Thank you Tobias! This is truly an inspiring site!
thanks, glad you enjoy 🙂
Thank you, Tobias, for your intellectual and approachable articles! I’ve learnt a lot! Keep writing and inspiring!
Shuman
You’re an idiot, bleeeeeh, vegan shit makes people absolute losers.
Hi Tobias, I’m glad I found your website and video talk. I’ve always thought of animal rights activists as extremists: people so fixed on their ideology, not open to any conversation except aggressively stating their opinion. I avoided them at all cost. Thanks for opening my mind to the fact that there are others. I’m not vegan (well maybe 80%), but I care a lot about animals, the planet and the impact we as people have. I also felt, and in part still feel, uncomfortable with the label “vegan”, especially when talking to people not familiar with the term or the ideology. I found your point that everyone is different and therefore needs a different approach to “get enlightened” a very valid one. I would like to hear more on your opinion to translate that into practice. By the way, I’m a scientist, so I like data and facts to make my opinion.
Hello sir….I am Tsering Diskit from India…….happy to see you work on animal and human relationship…..I am also a vegetarian…..I don’t like to eat meat of others animals…..I feel pity because they also have a soul and also they want happiness….when I saw them killed I feel very sad……
I just read this blog with happiness about your vegan advocacy but also with equal happiness and fascination about your strategy for changing people’s minds. It’s a powerful strategy for inducing many social changes.

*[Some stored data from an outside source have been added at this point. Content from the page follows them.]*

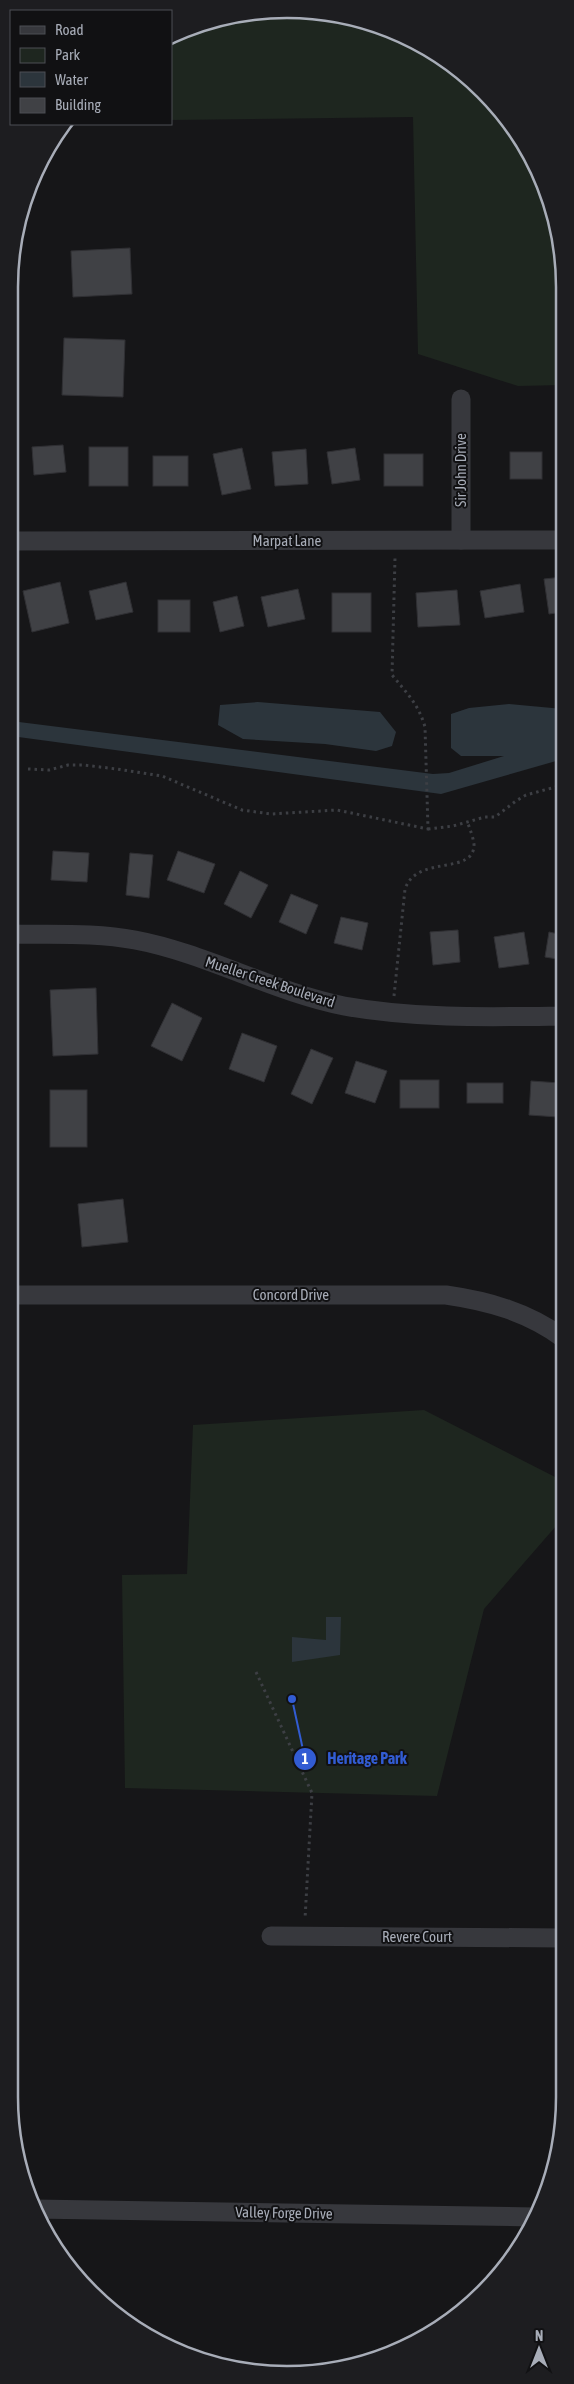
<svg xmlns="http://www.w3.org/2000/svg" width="574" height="2384" font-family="'Asap Condensed',sans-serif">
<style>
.green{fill:#1e261f}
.water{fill:#2c353c}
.building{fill:#404145;stroke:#303034}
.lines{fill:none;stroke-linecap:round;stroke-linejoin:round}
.path{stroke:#3d3f44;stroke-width:3;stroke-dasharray:2.5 4;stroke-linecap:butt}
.minor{stroke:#37383d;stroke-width:19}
.labels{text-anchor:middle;stroke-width:4;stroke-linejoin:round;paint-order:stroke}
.street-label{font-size:15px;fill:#a8adb8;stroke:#111113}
.rim{fill:none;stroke:#a8adb8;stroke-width:2.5}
.leader{fill:none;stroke:#325cd3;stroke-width:2}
.callout-dot{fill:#325cd3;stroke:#111113;stroke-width:2}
.mark-label{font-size:15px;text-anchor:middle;font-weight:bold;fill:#fff}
.callout-label{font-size:16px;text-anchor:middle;font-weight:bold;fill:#325cd3;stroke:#111113;stroke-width:4;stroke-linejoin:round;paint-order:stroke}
</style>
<rect width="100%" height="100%" fill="#161618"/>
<g class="green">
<polygon points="324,11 410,38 484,90 537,164 563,251 563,385 518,386 418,354 413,117 171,120 171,40 215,18"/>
<polygon points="424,1410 563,1481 563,1518 484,1609 437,1796 125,1788 122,1575 187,1574 193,1425"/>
</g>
<g class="water">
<polygon points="258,702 380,712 396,732 392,746 376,751 325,744 243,739 218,725 220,705"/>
<polygon points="509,704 563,709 563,737 557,740 563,739 563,759 441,794 11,736 11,721 19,722 433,774 449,773 504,756 461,756 451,748 451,714 469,708"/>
<polygon points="326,1617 341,1617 340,1655 292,1662 292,1637 326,1640"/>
</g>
<g class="building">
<polygon points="130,248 132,294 73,297 71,251"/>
<polygon points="64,338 125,340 123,397 62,395"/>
<polygon points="63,445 66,472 34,475 32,447"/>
<rect x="89" y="447" width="39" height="39"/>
<polygon points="242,448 251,489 222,495 213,454"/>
<polygon points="355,448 360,480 332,484 327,452"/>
<polygon points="306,449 308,484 275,486 272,452"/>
<rect x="510" y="452" width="32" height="27"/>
<rect x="384" y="454" width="39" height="32"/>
<rect x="153" y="456" width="35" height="30"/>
<polygon points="563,577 563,612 549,614 544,579"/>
<polygon points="60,582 69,623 32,632 23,591"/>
<polygon points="126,582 133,612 96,620 89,591"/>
<polygon points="520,584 524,612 485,618 480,591"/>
<polygon points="298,589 305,619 268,627 261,597"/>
<polygon points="457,590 460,625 418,627 416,593"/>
<rect x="332" y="593" width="39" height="39"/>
<polygon points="237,596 244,626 220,632 213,602"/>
<rect x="158" y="600" width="32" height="32"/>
<polygon points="53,851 89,853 87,882 51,880"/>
<polygon points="178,851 215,864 204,893 167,880"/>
<polygon points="130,853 153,855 149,898 126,895"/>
<polygon points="240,871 268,885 251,918 224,904"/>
<polygon points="291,894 318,905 306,934 279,922"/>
<polygon points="341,917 368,923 362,950 334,943"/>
<polygon points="458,930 460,962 433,965 430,932"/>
<polygon points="524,932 529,964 499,968 494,937"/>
<polygon points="549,932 563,935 563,960 545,957"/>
<polygon points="96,988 98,1054 53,1056 50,990"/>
<polygon points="172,1003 202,1018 182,1061 151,1046"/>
<polygon points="242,1033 277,1046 264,1082 229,1069"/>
<polygon points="311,1049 333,1058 312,1104 291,1094"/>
<polygon points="356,1061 387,1071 375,1103 345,1093"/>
<rect x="400" y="1080" width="39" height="28"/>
<polygon points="531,1081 560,1083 558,1117 529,1115"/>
<rect x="467" y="1083" width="36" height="20"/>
<rect x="50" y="1090" width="37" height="57"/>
<polygon points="123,1199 128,1242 82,1247 78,1204"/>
</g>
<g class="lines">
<g class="path">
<path d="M28,769l21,1 19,-5h15l34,4 45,7 80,34 29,4 66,-4 91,19 -3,-102c-6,-22 -19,-35 -33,-52l3,-117"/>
<polyline points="428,829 453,826 485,817 495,817 516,801 526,795 563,785"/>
<path d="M394,996l11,-107c12,-35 70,-13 69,-45 -1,-7 -4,-15 -7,-23"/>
<polyline points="256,1672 312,1793 305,1919"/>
</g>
<g class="minor">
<polyline points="461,399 461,540"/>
<polyline points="11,541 563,540"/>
<path d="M10,934c41,1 85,-2 125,6 70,13 138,52 209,66 73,13 146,11 219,10"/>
<path d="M10,1295h436c42,6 82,17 117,43"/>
<polyline points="271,1936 563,1938"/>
<polyline points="34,2209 535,2217"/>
</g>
</g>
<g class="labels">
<g class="street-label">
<text transform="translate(461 470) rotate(-90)" y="5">Sir John Drive</text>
<text x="287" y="546">Marpat Lane</text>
<text transform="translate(270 982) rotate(18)" y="5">Mueller Creek Boulevard</text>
<text x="291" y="1300">Concord Drive</text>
<text x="417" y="1942">Revere Court</text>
<text transform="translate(284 2213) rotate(1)" y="5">Valley Forge Drive</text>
</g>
</g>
<path d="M0 0H574V2384H0ZM287 18H287A269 269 0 0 1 556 287V2097A269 269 0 0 1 287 2366H287A269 269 0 0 1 18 2097V287A269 269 0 0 1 287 18Z" fill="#1d1d20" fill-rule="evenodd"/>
<path class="rim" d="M287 18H287A269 269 0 0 1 556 287V2097A269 269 0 0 1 287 2366H287A269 269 0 0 1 18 2097V287A269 269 0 0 1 287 18Z"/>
<path class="leader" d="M292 1699L305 1759"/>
<g class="callout-dot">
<circle cx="292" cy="1699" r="5"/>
<circle cx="305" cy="1759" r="12"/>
</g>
<g class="mark-label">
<text x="305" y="1764">1</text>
</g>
<g class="callout-label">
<text x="367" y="1764">Heritage Park</text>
</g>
<rect x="10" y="10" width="162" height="115" fill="#111113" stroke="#4d4f55"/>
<rect x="20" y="26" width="25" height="8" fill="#37383d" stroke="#4d4f55"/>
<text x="55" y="35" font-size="15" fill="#a8adb8">Road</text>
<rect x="20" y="48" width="25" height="15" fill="#1e261f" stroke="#4d4f55"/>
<text x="55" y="60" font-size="15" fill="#a8adb8">Park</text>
<rect x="20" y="72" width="25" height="15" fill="#2c353c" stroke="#4d4f55"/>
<text x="55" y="85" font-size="15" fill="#a8adb8">Water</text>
<rect x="20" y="98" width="25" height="15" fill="#404145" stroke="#4d4f55"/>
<text x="55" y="110" font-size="15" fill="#a8adb8">Building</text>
<g transform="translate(539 2349)" stroke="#111113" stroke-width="4" paint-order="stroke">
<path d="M0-4L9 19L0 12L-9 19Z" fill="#a8adb8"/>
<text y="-8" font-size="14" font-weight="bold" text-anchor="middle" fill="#a8adb8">N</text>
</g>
</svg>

I’m seeing the term “plant-based” diet everywhere now and I think that’s a great way to allow non-vegans to feel good about changing their eating habits (without feeling preached at) and hopefully making their way to full vegans. It’s helped me.
I can’t wait to read more of your work.
Tobias, your site is not only encouraging, entertaining, informative, fair – and SLOW OPINION (good!) but seeing that it attracts comments that are supportive, in agreement, enheartened, learning, and also a very typical “can only use aggression about something they disagree with” as opposed to constructive opinion, but everyone has a right to express their viewpoint – you must be doing it right, to reach such a cross section of the human world. 🙂
If we can make sense to just one human, and help at least one animal, then that is the foundation for the building of greater things.
Looking forward to reading more of your older posts and keeping up with your new ones.